__YOUR INSTRUCTIONS__: Copy out the data below from the line containing "Employment Panel |" to the line containing "for individuals? |", both lines included, with all images left out.
··········
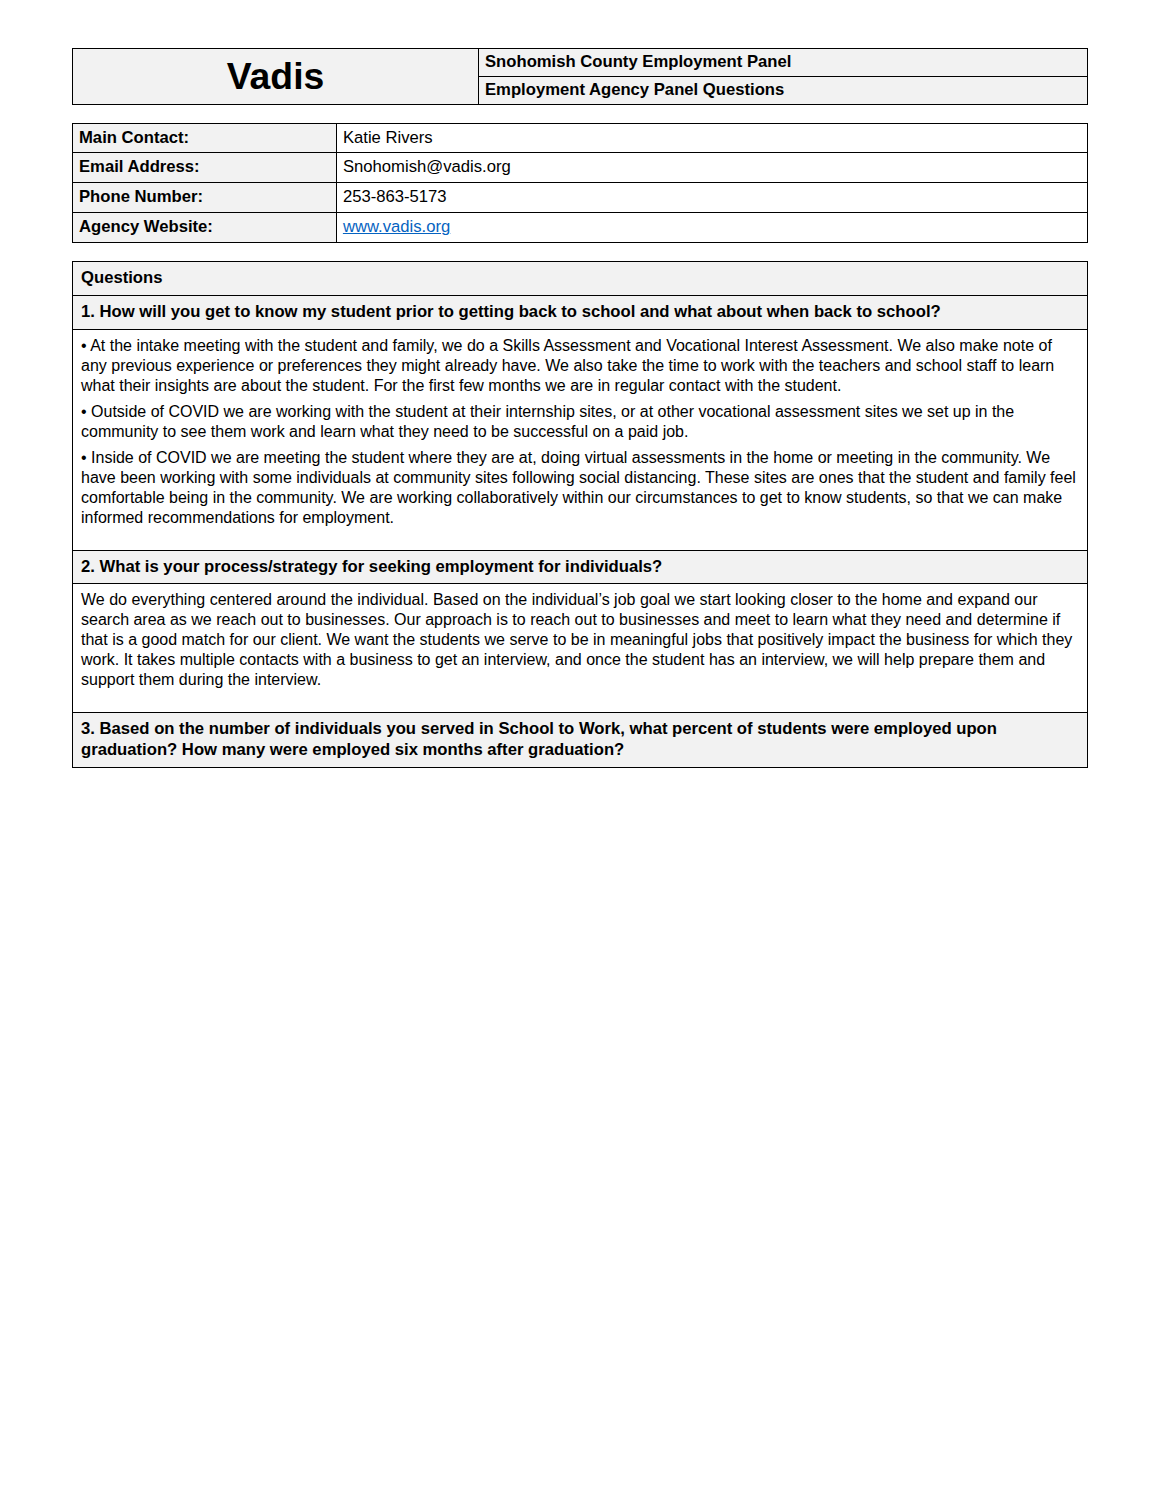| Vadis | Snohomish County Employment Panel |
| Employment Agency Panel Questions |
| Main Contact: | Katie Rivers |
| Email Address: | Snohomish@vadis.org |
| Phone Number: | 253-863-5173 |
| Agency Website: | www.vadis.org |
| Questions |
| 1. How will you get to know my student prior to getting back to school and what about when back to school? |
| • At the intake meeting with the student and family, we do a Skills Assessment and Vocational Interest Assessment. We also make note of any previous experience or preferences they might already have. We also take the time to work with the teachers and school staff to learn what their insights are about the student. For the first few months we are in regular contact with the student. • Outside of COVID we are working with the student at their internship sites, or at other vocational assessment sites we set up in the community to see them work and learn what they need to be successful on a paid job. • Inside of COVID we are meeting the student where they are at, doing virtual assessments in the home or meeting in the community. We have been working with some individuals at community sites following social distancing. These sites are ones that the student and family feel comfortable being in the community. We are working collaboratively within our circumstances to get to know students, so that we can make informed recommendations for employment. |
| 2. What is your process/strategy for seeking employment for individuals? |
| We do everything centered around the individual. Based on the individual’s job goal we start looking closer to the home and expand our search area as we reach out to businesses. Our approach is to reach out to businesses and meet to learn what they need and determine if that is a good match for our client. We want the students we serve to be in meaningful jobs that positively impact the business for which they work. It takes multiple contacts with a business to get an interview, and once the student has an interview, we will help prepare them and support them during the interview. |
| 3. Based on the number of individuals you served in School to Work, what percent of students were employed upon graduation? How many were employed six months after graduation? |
··········
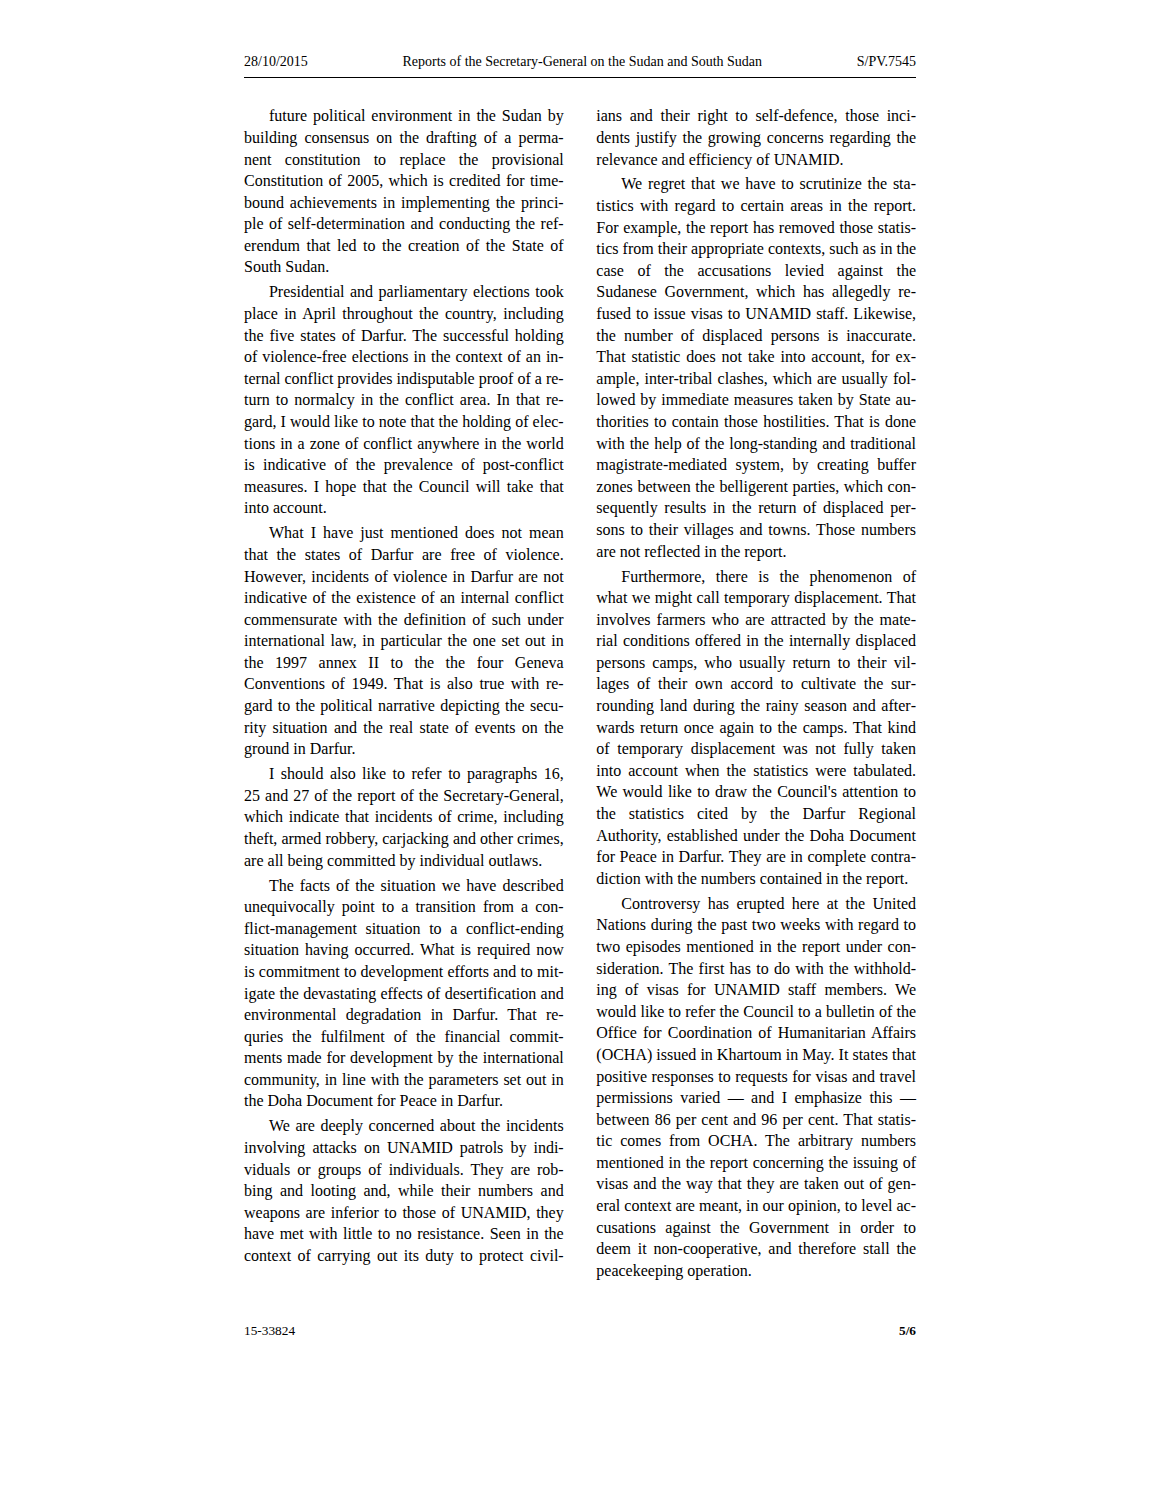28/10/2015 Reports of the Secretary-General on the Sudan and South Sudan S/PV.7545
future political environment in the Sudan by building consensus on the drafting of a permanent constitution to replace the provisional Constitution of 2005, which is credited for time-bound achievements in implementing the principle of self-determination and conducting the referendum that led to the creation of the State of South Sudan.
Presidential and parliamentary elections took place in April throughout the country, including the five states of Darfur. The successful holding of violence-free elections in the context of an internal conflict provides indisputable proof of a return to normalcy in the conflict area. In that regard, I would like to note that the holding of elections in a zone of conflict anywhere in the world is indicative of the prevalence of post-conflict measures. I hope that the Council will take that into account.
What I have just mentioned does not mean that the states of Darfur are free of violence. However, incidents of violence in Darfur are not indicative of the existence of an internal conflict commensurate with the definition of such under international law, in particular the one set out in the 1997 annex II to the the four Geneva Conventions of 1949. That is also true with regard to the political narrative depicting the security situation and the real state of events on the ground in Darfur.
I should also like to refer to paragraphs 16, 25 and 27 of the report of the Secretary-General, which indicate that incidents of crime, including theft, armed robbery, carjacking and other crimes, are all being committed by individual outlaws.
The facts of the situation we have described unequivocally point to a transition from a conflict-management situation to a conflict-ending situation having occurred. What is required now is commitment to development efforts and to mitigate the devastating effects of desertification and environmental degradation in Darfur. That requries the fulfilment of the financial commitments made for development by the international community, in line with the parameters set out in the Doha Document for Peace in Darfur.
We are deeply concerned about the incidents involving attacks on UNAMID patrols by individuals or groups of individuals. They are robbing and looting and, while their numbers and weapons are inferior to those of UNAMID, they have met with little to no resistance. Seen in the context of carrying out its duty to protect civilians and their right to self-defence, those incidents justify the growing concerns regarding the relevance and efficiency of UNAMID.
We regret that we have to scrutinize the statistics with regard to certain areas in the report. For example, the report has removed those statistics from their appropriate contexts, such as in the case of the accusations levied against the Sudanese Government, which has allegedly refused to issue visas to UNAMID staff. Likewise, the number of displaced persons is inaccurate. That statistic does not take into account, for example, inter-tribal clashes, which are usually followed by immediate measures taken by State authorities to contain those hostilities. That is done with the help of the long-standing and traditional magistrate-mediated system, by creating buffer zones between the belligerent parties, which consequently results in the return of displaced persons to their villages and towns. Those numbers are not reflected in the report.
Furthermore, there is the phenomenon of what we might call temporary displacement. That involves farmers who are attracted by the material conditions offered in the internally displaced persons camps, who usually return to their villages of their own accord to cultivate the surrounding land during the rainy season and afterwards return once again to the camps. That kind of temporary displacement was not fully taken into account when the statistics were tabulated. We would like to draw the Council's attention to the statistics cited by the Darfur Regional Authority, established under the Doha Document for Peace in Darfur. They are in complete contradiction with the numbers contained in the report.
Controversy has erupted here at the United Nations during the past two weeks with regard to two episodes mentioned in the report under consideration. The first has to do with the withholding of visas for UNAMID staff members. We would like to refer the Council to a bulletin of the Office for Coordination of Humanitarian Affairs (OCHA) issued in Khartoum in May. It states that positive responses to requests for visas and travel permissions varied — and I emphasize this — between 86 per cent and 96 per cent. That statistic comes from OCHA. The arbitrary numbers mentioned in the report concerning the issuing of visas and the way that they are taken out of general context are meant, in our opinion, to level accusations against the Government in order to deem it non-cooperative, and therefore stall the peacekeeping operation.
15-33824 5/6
··········
__ANSWER BOX__:
| Vadis | Snohomish County Employment Panel |
| Employment Agency Panel Questions |
| Main Contact: | Katie Rivers |
| Email Address: | Snohomish@vadis.org |
| Phone Number: | 253-863-5173 |
| Agency Website: | www.vadis.org |
| Questions |
| 1. How will you get to know my student prior to getting back to school and what about when back to school? |
| • At the intake meeting with the student and family, we do a Skills Assessment and Vocational Interest Assessment. We also make note of any previous experience or preferences they might already have. We also take the time to work with the teachers and school staff to learn what their insights are about the student. For the first few months we are in regular contact with the student. • Outside of COVID we are working with the student at their internship sites, or at other vocational assessment sites we set up in the community to see them work and learn what they need to be successful on a paid job. • Inside of COVID we are meeting the student where they are at, doing virtual assessments in the home or meeting in the community. We have been working with some individuals at community sites following social distancing. These sites are ones that the student and family feel comfortable being in the community. We are working collaboratively within our circumstances to get to know students, so that we can make informed recommendations for employment. |
| 2. What is your process/strategy for seeking employment for individuals? |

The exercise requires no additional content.